Insulin Receptor Complex and Signaling by Insulin

Publisher Summary This chapter briefly explores the nature of the insulin receptor (IR), its interaction with insulin, and its signaling to a major metabolic target, glucose transport. IR is a glycosylated, disulfide-linked homodimer with each monomer being made up of an α chain that is entirely extracellular and a β chain that spans the cell membrane once. The α chain contains the insulin binding determinants of the receptor, while the intracellular portion of the β chain includes a protein tyrosine kinase domain and domains involved in binding signal transduction proteins. The IR ectodomain has a single disulfide bond linking the α and β chains, joining residues 647 and 872 (exon 11 plus form), and at least two disulfides symmetrically linking the α chains of the dimer.
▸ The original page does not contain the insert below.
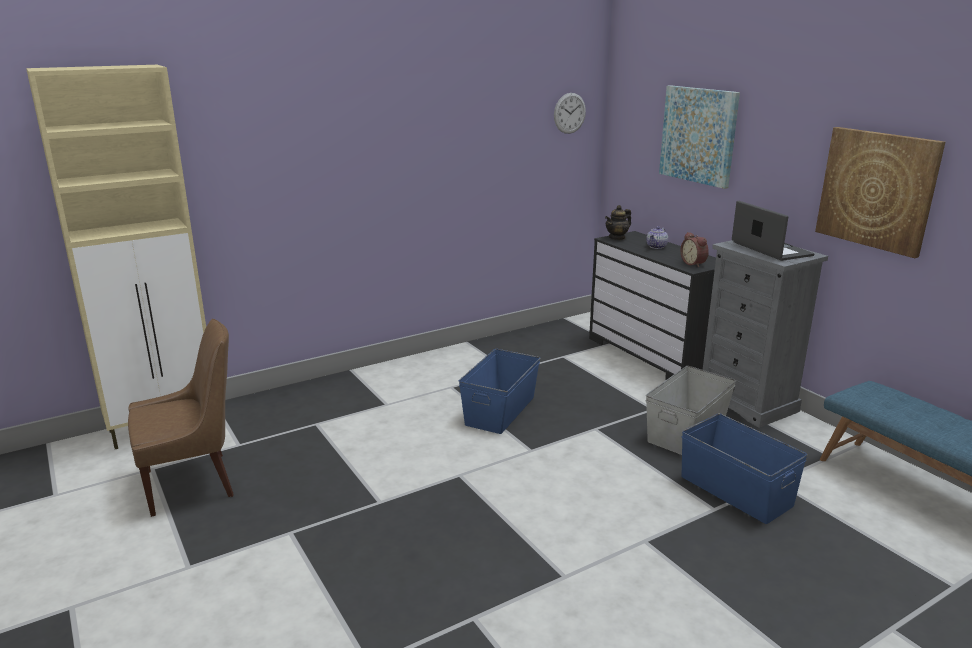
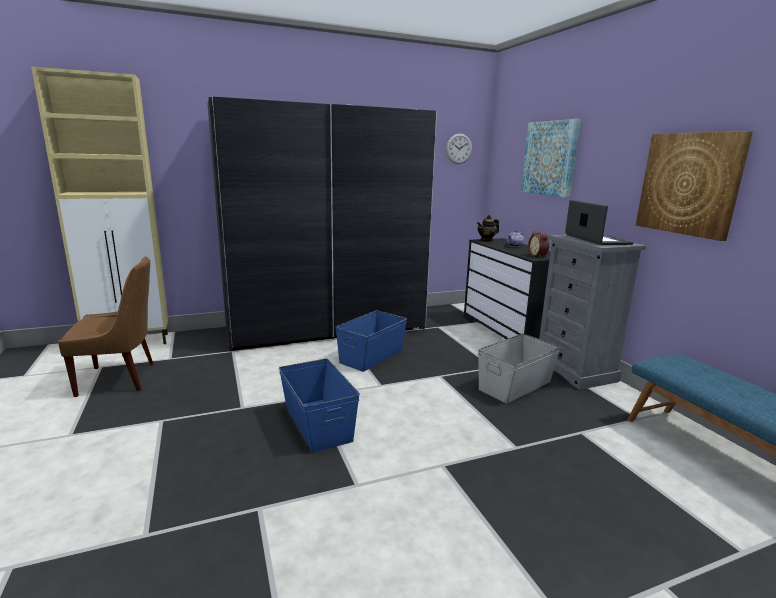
camera: 10 degrees right, 5 degrees down
(421, 374) = (327, 328): none -> grey wardrobe
(735, 491) = (541, 435): blue storage box -> blue storage box (317, 424)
Binding of insulin to the IR is thought to be accompanied by a conformational change at each end of the insulin B chain, leading to exposure of hydrophobic residues from the core and formation of one binding site, the classical binding site. Thus, movement of the C-terminal 8-10 residues would expose key residues, IleA2 and ValA3, while residues IleA10, LeuA13, and LeuB6 are exposed by changes of the N-terminal 8 residues of the B chain. The classical binding site of insulin is bound to a conserved hydrophobic patch on the surface of the L1 domain of the IR in such a way that the second site corresponding to the hexamer face of the insulin molecule is available for further interaction with the receptor.